Tenders for the construction of the lighthouse were called in February 1877, and the tender accepted on September of that year was by Archibald McIntyre. Construction commenced in December 1877 and complete in May 1878. However, the lighthouse was not officially lit, as the permanent apparatus was not available and a temporary one was used. The light was officially lit only on 27 December 1879 with the installation of the permanent apparatus. As typical for lighthouses of that period in Queensland, the tower is conical in shape, built of an internal timber frame, clad with galvanized iron plates. The foundation was 4 ft deep and 17 ft wide, made of stone and concrete. The lighthouse diameter is 11 ft 3 in at the bottom and 7 ft at the top. The height of the tower is 20 ft from the ground to the balcony, making it the shortest of the composite lighthouses ever built in Queensland. From the ground to the top the height reported on construction was 31 ft, with the light being shown at 23 ft. However, the height was no hindrance, as the focal height was 174 ft. The permanent light installed was a fixed fourth order dioptric and was visible for 19 nmi. It showed white light for directions clear of danger (except where obscured by the close by Round Top Island) and red over danger. An additional red sector was later installed to show further dangerous locations. The lighthouse is currently painted white with a red dome.

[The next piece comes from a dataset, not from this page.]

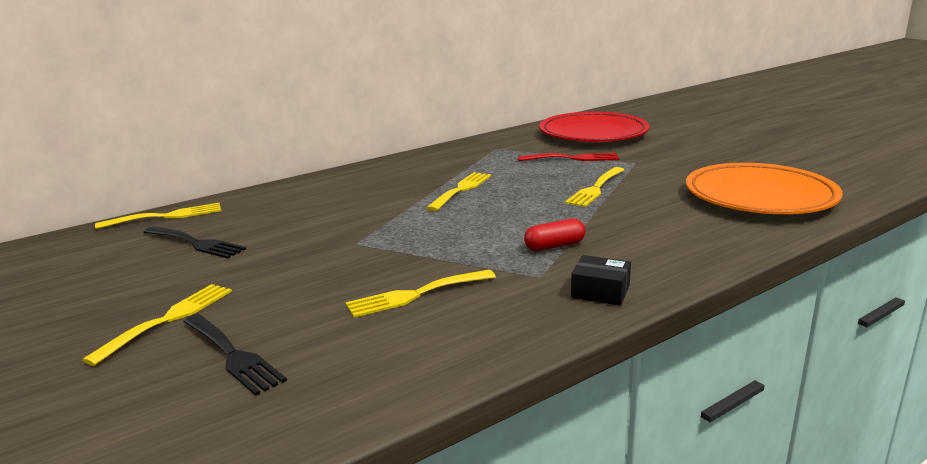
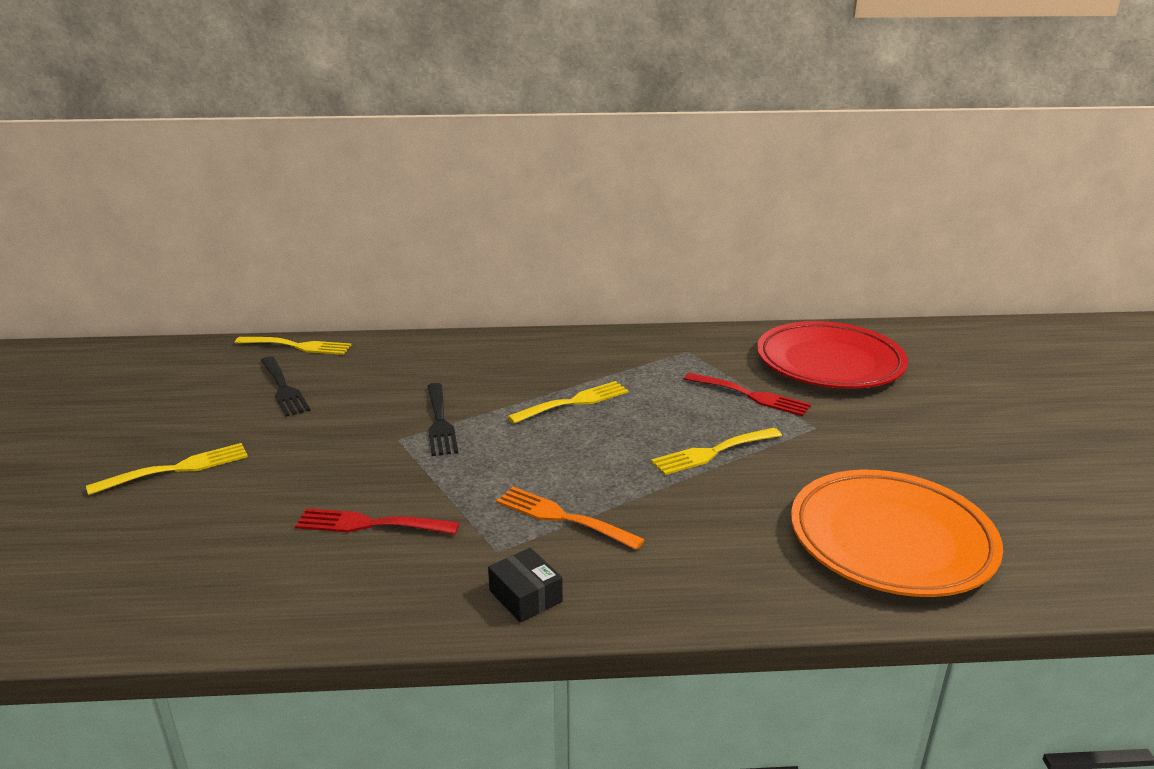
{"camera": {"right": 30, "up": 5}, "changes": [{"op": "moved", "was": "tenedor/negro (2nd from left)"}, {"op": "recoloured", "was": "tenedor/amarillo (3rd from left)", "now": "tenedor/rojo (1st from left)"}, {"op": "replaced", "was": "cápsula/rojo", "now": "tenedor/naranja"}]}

In January 1918 the lighthouse was the only structure on the island and the only aid to navigation to survive the 1918 Mackay cyclone. The lighthouse was automated around 1920. In 1991, the light source was still an open flame acetylene gas burner.

The light was discontinued in March 2007 and it is currently conserved on site. The last light characteristic displayed was four flashes every twenty seconds, red and white depending on the direction (Fl.(4)W.R. 20s).

==Site operation and visiting==
The lighthouse is currently inactive. Before that, it was operated by the Australian Maritime Safety Authority. The island is accessible only by boat. It is unclear whether public access to the site and tower are available.